» Direction
Pull out every line of the listing below that contains the string "pose". Treat uppercase and lowercase letters as distinct.

» Data excerpts

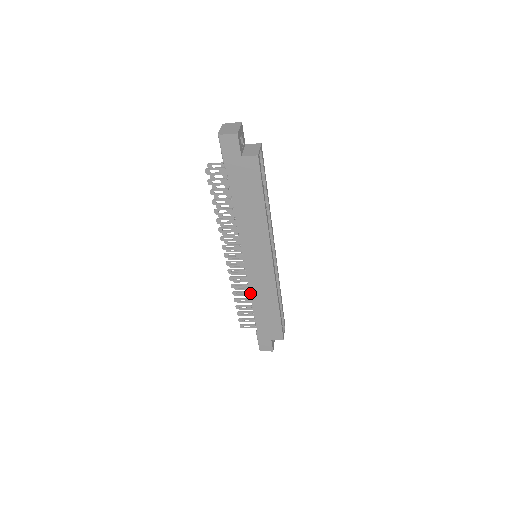
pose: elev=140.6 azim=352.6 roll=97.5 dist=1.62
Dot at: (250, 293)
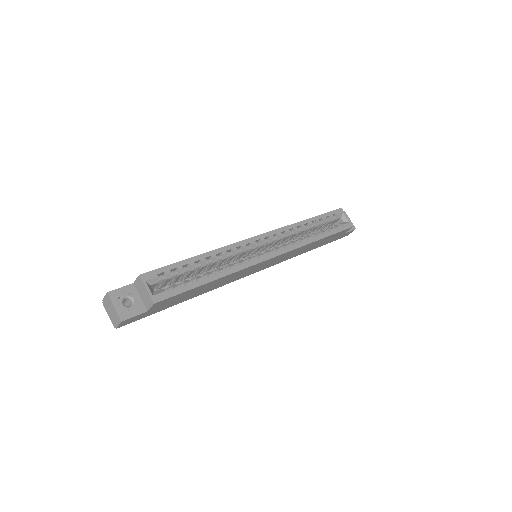
Dot at: occluded
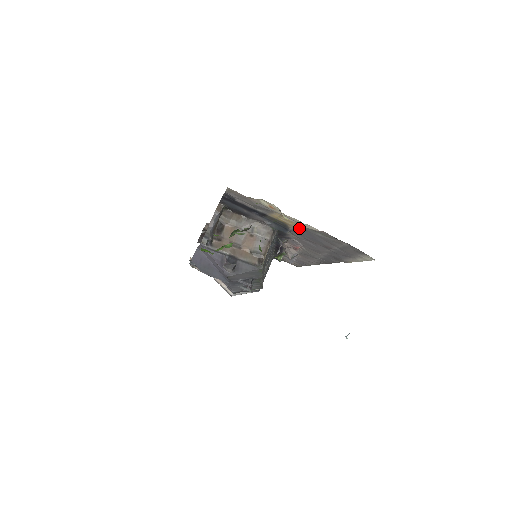
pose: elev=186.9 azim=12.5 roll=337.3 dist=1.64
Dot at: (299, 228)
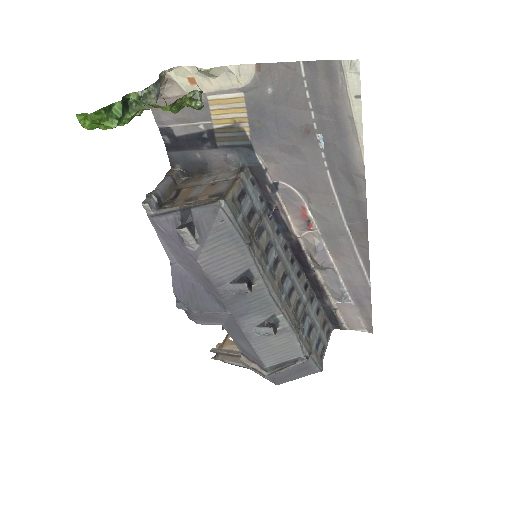
Dot at: (250, 114)
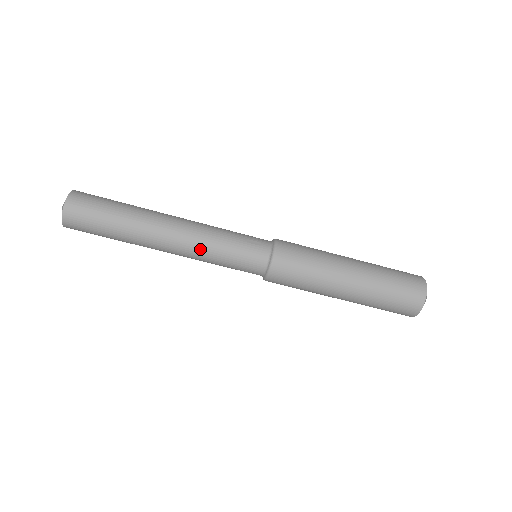
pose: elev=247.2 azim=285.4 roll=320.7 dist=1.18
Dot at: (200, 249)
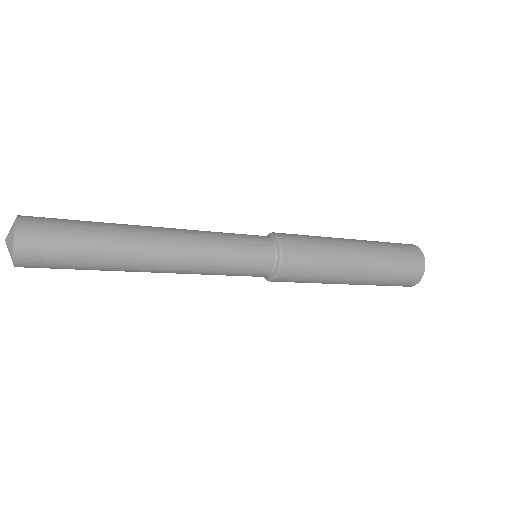
Dot at: (199, 264)
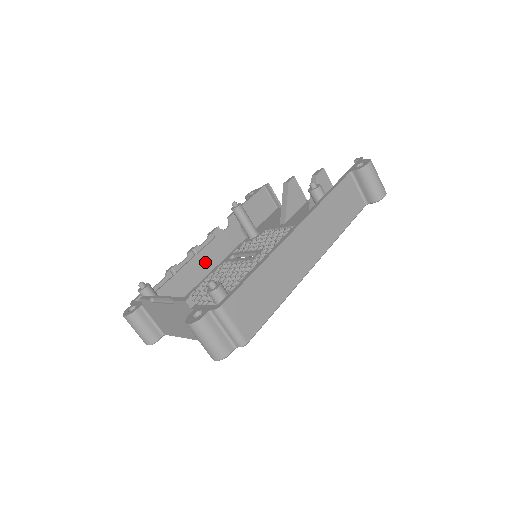
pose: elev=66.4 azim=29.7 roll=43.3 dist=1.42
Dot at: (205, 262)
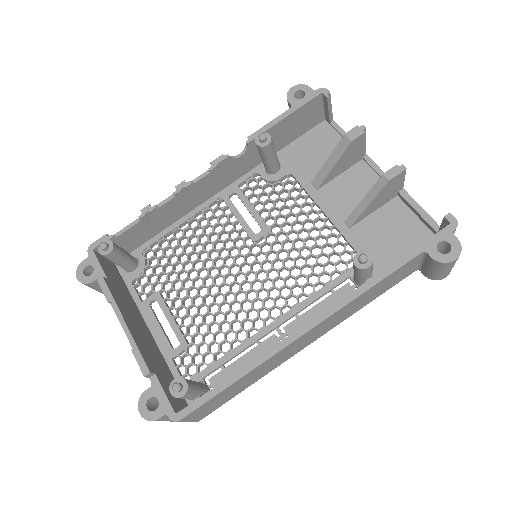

» Written answer
pose: elev=140.6 azim=352.6 roll=97.5 dist=1.62
pose: elev=186.9 azim=12.5 roll=337.3 dist=1.64
pose: elev=247.2 azim=285.4 roll=320.7 dist=1.18
pose: elev=66.4 azim=29.7 roll=43.3 dist=1.42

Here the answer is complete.